The task calls for the lines below from the line with "potted plant: none" to the line with "fruit: present [680,347,712,376]", both ends included, copied exactly, without any pictures.

-- Data listing --
[Start of section]

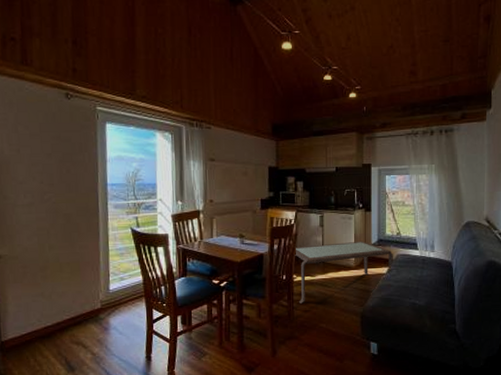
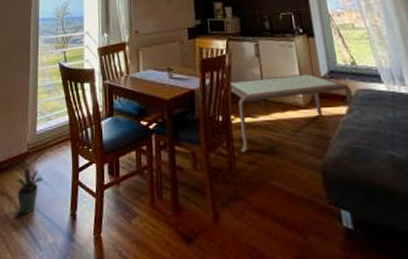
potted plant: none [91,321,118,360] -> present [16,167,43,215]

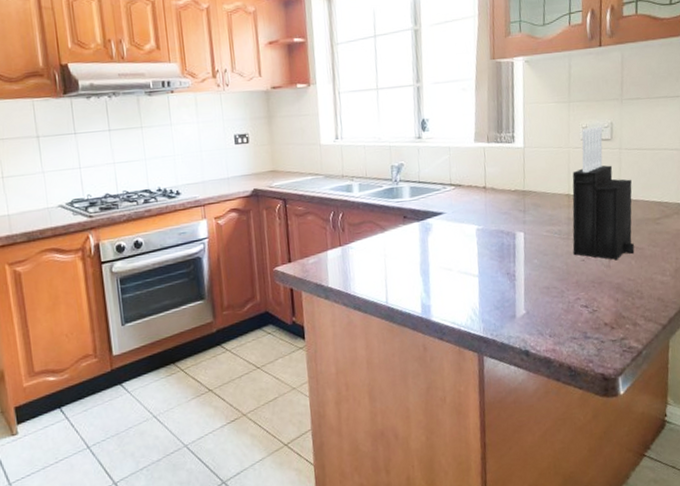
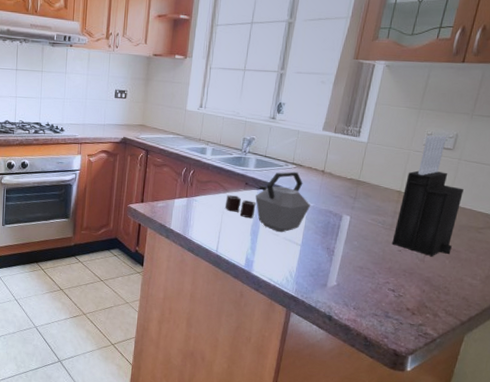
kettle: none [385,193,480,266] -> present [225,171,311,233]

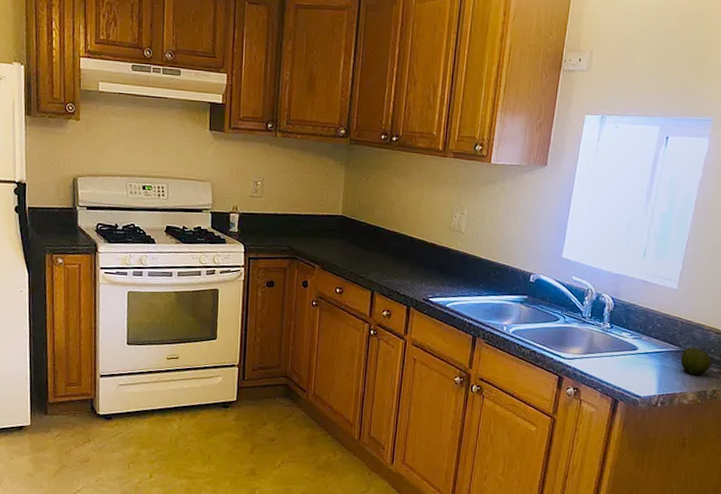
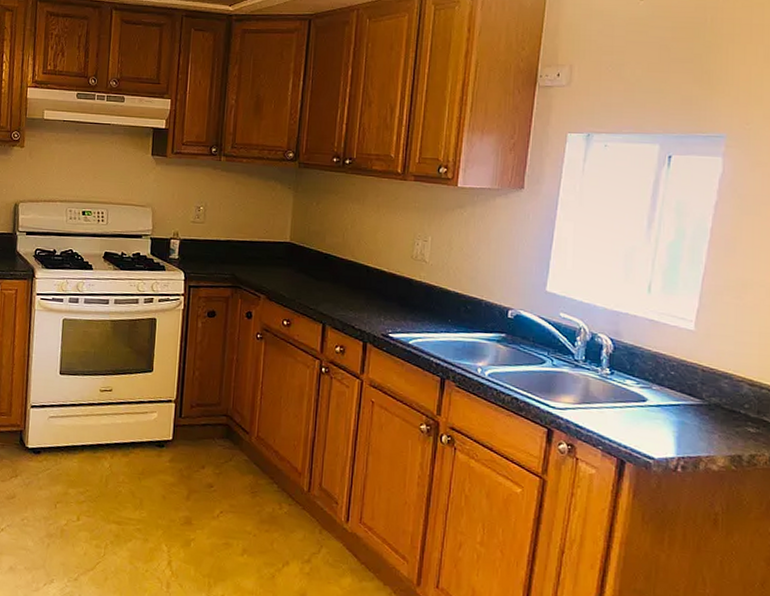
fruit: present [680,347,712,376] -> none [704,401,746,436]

[End of section]
[Start of section]

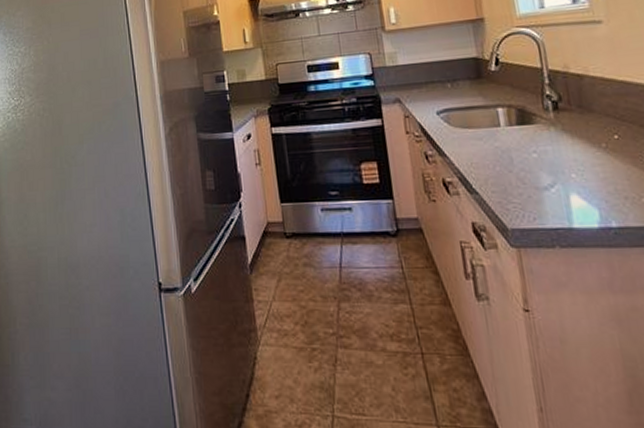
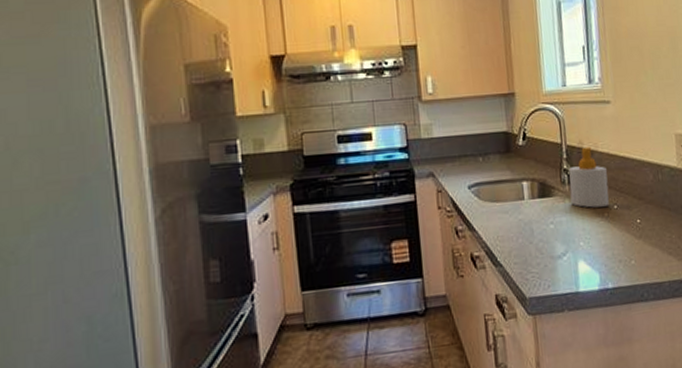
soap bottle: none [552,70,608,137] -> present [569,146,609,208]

[End of section]
[Start of section]

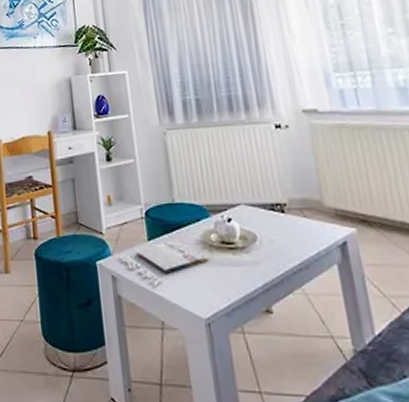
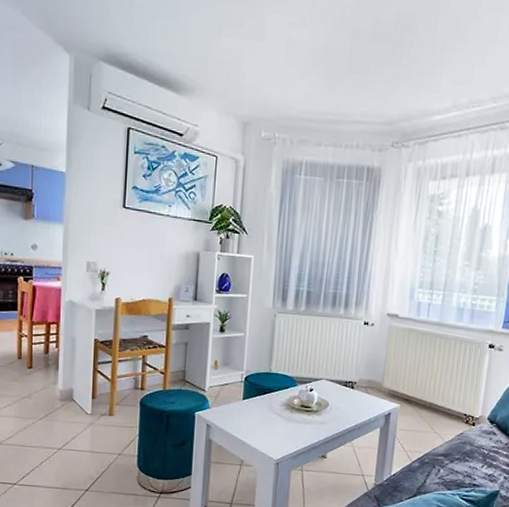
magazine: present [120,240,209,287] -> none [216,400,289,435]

[End of section]

-- Finished exercise --
potted plant: none [91,321,118,360] -> present [16,167,43,215]

kettle: none [385,193,480,266] -> present [225,171,311,233]

fruit: present [680,347,712,376] -> none [704,401,746,436]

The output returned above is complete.